Matt Lewis, among others, noted that John McCain joined a rather extraordinary amicus brief on District of Columbia v. Heller. It is rather extraordinary for a couple of reasons. First, it is extraordinary in its conclusion:
In sum, historically Congress has interpreted the Second Amendment as recognizing the right of law-abiding individuals to keep and bear arms. This Court should give due deference to the repeated findings over different historical epochs by Congress, a co-equal branch of government, that the Amendment guarantees the personal right to possess firearms.
The District’s prohibitions on mere possession by law-abiding persons of handguns in the home and having usable firearms there are unreasonable per se. No purpose would be served by remanding this case for further fact finding or other proceedings. This Court should affirm the decision below, Parker v. District of Columbia, 478 F.3d 370 (D.C. Cir. 2007).
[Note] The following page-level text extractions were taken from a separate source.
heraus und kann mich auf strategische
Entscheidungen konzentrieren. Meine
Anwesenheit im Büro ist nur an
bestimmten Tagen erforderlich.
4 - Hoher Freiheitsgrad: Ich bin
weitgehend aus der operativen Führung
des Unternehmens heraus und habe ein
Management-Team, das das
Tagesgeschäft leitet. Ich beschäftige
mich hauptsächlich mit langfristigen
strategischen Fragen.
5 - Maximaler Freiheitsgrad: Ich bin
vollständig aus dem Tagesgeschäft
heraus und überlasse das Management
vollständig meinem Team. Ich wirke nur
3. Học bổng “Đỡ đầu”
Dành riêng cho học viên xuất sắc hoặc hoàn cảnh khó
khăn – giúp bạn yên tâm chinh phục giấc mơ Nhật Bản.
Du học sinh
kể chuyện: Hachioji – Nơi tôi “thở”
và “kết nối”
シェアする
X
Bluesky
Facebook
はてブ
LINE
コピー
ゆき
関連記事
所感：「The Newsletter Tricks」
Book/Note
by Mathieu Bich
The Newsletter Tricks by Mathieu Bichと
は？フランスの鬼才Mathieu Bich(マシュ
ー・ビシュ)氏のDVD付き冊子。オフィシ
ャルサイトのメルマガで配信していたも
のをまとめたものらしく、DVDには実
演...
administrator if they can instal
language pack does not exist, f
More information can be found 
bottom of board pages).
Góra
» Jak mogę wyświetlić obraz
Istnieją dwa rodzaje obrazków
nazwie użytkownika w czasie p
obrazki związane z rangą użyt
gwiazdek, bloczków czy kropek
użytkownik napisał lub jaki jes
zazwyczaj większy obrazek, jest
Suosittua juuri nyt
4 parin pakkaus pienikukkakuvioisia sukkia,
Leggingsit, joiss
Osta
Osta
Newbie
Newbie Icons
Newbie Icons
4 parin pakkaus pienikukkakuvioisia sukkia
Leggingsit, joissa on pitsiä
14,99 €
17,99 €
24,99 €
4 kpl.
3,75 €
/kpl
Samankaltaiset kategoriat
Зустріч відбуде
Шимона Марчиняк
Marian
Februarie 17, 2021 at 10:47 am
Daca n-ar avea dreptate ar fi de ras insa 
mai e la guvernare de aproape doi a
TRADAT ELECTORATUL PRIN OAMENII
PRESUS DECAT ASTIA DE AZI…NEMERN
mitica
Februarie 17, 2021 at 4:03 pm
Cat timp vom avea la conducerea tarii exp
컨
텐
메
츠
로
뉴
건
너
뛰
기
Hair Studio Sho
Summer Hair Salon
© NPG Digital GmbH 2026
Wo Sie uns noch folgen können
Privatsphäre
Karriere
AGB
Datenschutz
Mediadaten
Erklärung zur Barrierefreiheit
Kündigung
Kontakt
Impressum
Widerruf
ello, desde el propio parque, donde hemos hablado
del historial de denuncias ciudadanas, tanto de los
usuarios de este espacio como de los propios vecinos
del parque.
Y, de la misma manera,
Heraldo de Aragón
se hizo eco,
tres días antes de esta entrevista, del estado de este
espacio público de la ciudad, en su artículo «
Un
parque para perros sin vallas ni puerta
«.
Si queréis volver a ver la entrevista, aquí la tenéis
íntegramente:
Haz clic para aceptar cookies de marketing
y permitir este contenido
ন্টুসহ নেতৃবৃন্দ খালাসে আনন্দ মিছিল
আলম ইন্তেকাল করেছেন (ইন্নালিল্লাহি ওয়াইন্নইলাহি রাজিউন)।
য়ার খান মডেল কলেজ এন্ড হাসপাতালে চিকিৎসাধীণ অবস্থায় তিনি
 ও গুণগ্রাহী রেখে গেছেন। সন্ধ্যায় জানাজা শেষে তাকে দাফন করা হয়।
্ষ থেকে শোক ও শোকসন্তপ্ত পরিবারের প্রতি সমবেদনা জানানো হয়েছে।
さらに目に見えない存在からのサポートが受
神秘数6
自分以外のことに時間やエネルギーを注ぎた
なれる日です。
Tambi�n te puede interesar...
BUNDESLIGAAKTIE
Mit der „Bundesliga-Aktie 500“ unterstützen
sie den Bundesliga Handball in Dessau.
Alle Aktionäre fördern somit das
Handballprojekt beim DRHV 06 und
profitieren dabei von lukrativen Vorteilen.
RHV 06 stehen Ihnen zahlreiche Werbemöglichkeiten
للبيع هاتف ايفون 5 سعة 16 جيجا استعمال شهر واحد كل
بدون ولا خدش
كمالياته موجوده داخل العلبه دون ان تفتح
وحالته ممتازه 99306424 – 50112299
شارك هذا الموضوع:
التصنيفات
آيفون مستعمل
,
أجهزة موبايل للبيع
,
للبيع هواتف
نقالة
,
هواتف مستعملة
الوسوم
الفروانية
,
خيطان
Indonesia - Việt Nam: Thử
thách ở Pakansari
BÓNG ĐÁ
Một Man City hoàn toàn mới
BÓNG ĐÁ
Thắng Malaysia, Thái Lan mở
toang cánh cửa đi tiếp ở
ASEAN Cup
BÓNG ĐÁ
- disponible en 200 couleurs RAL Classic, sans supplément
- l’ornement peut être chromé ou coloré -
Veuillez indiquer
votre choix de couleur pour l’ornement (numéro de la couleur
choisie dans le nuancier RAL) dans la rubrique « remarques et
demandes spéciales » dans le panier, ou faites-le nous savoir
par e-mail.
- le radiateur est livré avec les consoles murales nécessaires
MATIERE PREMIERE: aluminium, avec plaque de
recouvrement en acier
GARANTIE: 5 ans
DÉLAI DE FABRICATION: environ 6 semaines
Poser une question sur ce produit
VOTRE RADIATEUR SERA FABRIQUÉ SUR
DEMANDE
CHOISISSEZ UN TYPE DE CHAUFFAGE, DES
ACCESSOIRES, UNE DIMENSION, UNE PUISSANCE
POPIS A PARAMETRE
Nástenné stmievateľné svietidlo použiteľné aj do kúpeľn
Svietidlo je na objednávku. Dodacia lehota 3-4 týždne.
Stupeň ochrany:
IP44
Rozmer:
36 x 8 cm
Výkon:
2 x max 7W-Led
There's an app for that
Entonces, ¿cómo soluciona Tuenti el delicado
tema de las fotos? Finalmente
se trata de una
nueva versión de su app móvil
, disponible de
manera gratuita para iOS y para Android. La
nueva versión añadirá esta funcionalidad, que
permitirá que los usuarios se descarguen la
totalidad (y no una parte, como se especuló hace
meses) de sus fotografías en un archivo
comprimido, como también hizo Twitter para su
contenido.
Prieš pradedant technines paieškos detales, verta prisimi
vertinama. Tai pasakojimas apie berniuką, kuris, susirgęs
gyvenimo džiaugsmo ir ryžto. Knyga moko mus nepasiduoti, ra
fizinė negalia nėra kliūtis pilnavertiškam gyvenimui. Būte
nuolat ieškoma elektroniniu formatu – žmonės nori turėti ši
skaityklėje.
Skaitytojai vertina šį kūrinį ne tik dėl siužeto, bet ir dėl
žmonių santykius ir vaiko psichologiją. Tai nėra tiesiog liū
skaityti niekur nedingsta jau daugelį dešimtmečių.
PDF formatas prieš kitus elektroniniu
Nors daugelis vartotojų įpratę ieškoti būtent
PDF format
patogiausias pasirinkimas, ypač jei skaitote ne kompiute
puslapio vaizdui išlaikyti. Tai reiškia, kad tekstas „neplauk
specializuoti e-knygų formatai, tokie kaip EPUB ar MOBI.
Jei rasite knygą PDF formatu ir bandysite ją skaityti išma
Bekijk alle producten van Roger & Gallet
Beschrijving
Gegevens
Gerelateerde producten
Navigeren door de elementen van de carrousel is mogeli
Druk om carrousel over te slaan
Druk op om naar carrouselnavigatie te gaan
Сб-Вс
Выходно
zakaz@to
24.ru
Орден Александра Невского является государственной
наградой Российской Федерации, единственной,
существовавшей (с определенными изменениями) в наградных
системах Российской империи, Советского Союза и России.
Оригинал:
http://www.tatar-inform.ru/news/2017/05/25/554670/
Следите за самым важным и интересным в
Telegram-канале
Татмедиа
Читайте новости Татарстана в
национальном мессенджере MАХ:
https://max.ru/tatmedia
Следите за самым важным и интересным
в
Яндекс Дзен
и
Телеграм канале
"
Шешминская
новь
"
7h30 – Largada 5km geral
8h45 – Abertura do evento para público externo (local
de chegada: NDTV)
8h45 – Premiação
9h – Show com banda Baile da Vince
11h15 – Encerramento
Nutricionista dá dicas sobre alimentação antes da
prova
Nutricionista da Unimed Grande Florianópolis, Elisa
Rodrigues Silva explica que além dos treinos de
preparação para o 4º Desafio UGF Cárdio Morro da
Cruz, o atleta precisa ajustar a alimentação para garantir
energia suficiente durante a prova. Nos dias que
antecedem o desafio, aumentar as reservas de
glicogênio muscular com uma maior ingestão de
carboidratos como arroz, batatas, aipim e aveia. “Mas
That in itself is a rather stunning and refreshing change from the official position of the executive branch, which in essence is that, while there is an individual Second Amendment right, all existing gun controls, including the DC gun ban, do not run afoul of that.
The second is who else joined this brief. At the top is Vice President Dick Cheney, who joined in his capacity as President of the Senate. I guess that blows the notion of him actually running the country out of the water. There are also a smattering of Democrats, some of whom I would never have guessed would say that an outright ban on handguns is unreasonable.
Specifically, those in the Wisconsin delegation that signed on are Senator Russ Feingold and Representatives Steve Kagen, Ron Kind, Tom Petri, Paul Ryan and Jim Sensenbrenner (the latter 3 I would expect as they are what remains of the Republican half of the delegation).
Hey Doyle. Hey Decker. You mopes listening?